Letter from Mrs. L. Miller in Lake Charles, Louisiana, to Governor B. M. Miller in Montgomery, Ala.

Title

Letter from Mrs. L. Miller in Lake Charles, Louisiana, to Governor B. M. Miller in Montgomery, Ala.

Subject

Scottsboro Trial, Scottsboro, Ala., 1931; African Americans--Civil rights--Alabama; African Americans--Imprisonment--Alabama; Miller, Benjamin Meek, 1864-1944; Hawkins, Judge A.E.

Description

Mrs. L. Miller writes to Governer Miller that the problem with the courts is that they take too long to carry out a sentence. She believes that the Scottsboro Boys, or anyone accused of rape, should be punished, and that the Northern states should not interfere and are too lenient toward African Americans.

Creator

Miller, L., Mrs.

Source

Alabama Governor, Scottsboro Case appeals to the Governor, SG004234, Folder 13, Alabama Dept. of Archives and History

Date

1931-04-13

Format

Letter

Language

English

Coverage

United--States--Louisiana--Lake Charles

Transcription


File

Lake Charles, La. April 13, 1929
Governor B. W. Miller,

Montgomery, Ala.,

Dear Gov. Miller;

The better class of people of the South would like to commend
Judge Hawkins for his trial of those negros. Of course we think he
should have had the execution in a few weeks. Such a henious crime by
negroes should be dealt with at once, or even if they were white boys.
The trouble with our courts in America, is- the sentence is delayed to
long, in England they have a speedy sentance.

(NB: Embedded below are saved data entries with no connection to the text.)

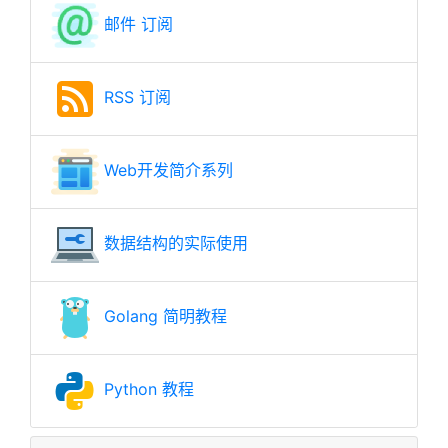
邮件 订阅
RSS 订阅
Web开发简介系列
数据结构的实际使用
Golang 简明教程
Python 教程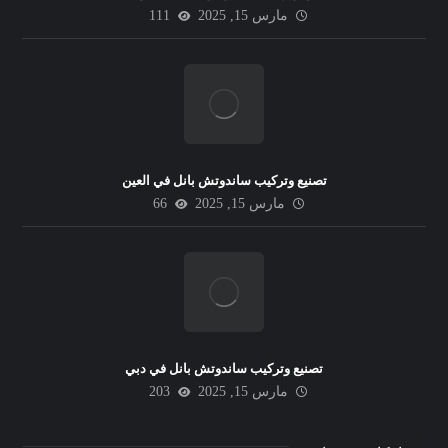
مارس 15, 2025
111
تصنيع وتركيب ساندوتش بانل في العين
مارس 15, 2025
66
تصنيع وتركيب ساندوتش بانل في دبي
مارس 15, 2025
203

What is out South coming to, if we have to listen to telegrams
from N.Y. criticizing a court that would condemn negros for such a
crime. I cannot conceive of any one trying to (stay the) interfere with
the trial. I would be ashamed of Alabama as my state if any other
sentance would have been given. I think the 14 year old boy should have been sentanced with the rest. If I were a lawyer, I would certainly
have to much pride to try and defend a negro in that crime.

I have never heard of so many crimes on white women, by negros.
Is it because we are to lenient with them, or is it this society in
N.Y. that they think will protect them?